[Task objective]: Copy nothing from the entries below except the lines from the one containing "46: (467, 216)" through the one containing "96: (741, 562)", and copy those exactly.

[Keypoint correspondence data]:
....

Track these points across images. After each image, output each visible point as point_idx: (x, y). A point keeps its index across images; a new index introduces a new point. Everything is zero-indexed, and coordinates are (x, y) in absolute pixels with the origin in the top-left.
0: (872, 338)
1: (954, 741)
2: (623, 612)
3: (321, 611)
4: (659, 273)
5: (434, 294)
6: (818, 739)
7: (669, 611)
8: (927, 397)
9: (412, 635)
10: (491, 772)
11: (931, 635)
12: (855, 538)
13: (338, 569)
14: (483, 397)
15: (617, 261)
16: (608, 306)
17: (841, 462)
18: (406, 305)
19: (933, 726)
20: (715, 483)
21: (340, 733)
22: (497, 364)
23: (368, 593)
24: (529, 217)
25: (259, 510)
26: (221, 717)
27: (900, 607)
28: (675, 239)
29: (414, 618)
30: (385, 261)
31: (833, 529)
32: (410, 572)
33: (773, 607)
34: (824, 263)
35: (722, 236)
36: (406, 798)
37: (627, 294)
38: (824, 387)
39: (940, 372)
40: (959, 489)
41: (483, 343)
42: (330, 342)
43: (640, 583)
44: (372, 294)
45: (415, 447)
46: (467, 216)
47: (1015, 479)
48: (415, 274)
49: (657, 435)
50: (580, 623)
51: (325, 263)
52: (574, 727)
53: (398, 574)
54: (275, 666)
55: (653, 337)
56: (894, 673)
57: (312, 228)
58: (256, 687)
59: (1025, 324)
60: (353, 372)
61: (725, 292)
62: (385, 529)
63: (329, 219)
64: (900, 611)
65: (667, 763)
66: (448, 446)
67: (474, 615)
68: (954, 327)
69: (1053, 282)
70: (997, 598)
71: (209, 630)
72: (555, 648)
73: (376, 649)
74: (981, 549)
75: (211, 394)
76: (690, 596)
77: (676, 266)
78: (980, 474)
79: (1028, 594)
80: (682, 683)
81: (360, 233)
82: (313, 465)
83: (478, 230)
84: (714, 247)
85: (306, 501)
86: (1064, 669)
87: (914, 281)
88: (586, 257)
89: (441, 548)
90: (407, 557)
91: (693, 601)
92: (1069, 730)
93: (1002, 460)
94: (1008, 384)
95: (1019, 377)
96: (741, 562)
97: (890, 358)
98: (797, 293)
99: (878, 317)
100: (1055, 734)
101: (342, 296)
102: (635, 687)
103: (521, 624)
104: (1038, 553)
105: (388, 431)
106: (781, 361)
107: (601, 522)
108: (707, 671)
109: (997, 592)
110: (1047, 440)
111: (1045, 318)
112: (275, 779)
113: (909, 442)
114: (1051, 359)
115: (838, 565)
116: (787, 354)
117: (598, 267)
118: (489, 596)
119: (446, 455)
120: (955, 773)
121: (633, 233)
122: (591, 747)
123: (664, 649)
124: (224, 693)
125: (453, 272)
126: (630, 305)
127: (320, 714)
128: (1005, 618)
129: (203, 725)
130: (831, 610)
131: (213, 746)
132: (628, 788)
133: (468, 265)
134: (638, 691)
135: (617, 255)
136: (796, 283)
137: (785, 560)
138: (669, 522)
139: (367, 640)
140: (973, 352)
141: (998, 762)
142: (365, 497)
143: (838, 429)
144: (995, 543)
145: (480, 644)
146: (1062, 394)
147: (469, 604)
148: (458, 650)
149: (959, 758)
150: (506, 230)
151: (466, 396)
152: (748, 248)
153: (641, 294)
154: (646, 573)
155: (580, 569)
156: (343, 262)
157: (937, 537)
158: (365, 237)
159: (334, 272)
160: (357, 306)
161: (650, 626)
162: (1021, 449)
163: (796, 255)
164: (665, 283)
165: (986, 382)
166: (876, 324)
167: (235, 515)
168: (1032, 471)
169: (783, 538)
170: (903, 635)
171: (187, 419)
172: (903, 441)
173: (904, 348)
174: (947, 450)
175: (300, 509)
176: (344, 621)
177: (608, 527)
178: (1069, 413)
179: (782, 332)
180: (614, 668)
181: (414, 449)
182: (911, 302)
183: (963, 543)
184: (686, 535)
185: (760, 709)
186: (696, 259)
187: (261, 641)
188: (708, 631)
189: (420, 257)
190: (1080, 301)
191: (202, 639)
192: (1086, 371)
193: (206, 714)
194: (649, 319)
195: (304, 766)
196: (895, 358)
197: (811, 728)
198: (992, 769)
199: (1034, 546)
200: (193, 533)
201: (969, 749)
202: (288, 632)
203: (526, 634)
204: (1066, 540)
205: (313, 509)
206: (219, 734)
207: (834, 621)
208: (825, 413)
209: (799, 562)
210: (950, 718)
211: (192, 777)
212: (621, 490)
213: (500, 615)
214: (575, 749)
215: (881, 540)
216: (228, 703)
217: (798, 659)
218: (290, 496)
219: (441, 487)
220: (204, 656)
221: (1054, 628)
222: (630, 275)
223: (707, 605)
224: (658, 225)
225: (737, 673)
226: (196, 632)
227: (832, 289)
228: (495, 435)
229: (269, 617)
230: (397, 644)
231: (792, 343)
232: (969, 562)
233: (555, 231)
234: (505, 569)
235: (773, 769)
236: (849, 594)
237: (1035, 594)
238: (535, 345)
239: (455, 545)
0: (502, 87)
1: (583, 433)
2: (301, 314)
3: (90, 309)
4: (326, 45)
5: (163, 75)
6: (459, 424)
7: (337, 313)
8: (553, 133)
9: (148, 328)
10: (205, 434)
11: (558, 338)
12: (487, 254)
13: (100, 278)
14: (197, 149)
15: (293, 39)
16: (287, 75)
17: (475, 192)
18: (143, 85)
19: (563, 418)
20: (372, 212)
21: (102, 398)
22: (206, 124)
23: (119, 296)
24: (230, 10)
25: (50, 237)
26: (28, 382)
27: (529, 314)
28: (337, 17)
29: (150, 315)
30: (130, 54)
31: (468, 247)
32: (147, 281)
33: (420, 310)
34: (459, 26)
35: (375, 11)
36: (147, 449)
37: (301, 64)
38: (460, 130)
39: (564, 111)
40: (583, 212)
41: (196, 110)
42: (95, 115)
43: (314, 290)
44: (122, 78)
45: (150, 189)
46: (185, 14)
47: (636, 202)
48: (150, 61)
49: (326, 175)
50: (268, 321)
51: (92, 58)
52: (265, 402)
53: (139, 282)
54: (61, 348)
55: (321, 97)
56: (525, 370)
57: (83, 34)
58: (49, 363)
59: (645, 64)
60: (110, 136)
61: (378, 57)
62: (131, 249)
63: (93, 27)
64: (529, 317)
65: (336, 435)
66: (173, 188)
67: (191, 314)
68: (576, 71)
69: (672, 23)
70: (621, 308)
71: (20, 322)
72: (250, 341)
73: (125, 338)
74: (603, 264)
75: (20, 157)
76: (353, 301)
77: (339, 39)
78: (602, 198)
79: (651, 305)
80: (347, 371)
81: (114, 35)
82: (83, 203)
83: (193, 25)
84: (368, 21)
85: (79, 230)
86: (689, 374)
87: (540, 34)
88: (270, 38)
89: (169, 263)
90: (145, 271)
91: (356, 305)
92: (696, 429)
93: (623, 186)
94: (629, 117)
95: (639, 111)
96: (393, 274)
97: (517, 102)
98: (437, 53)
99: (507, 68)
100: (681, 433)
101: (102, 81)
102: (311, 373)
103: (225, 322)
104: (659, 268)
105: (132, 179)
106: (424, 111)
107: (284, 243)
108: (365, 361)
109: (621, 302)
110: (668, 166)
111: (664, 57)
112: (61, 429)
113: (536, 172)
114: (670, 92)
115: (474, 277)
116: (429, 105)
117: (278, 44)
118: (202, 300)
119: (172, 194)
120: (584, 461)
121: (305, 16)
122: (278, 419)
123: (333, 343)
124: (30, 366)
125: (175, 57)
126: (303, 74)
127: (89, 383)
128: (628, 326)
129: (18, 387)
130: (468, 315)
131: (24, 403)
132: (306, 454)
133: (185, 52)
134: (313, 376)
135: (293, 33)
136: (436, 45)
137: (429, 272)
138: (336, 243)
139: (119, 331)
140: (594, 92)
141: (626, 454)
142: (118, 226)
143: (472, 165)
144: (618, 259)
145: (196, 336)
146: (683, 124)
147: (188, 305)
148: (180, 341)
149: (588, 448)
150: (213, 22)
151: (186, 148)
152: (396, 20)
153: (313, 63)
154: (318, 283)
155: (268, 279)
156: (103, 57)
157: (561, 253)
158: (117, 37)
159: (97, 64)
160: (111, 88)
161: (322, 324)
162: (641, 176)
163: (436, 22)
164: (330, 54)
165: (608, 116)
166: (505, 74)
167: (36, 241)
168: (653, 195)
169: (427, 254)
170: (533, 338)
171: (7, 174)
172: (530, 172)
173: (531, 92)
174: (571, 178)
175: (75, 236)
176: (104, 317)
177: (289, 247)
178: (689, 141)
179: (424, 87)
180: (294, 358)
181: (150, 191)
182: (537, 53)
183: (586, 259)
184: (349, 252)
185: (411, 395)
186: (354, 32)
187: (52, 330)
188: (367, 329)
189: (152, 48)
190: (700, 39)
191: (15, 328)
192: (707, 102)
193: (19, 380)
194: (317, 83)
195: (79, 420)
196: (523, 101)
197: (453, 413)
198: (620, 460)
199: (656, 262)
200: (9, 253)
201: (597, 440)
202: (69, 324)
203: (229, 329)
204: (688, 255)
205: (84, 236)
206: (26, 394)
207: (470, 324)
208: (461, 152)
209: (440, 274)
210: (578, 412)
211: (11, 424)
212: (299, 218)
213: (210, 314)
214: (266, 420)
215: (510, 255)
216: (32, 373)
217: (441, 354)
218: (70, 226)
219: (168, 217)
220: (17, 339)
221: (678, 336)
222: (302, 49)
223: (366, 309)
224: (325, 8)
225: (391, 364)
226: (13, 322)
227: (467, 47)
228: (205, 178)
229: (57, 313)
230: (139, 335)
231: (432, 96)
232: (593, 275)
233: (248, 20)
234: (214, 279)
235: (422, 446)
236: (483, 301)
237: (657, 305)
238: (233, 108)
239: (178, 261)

....

[Result for this exercise]:
46: (467, 216)
47: (1015, 479)
48: (415, 274)
49: (657, 435)
50: (580, 623)
51: (325, 263)
52: (574, 727)
53: (398, 574)
54: (275, 666)
55: (653, 337)
56: (894, 673)
57: (312, 228)
58: (256, 687)
59: (1025, 324)
60: (353, 372)
61: (725, 292)
62: (385, 529)
63: (329, 219)
64: (900, 611)
65: (667, 763)
66: (448, 446)
67: (474, 615)
68: (954, 327)
69: (1053, 282)
70: (997, 598)
71: (209, 630)
72: (555, 648)
73: (376, 649)
74: (981, 549)
75: (211, 394)
76: (690, 596)
77: (676, 266)
78: (980, 474)
79: (1028, 594)
80: (682, 683)
81: (360, 233)
82: (313, 465)
83: (478, 230)
84: (714, 247)
85: (306, 501)
86: (1064, 669)
87: (914, 281)
88: (586, 257)
89: (441, 548)
90: (407, 557)
91: (693, 601)
92: (1069, 730)
93: (1002, 460)
94: (1008, 384)
95: (1019, 377)
96: (741, 562)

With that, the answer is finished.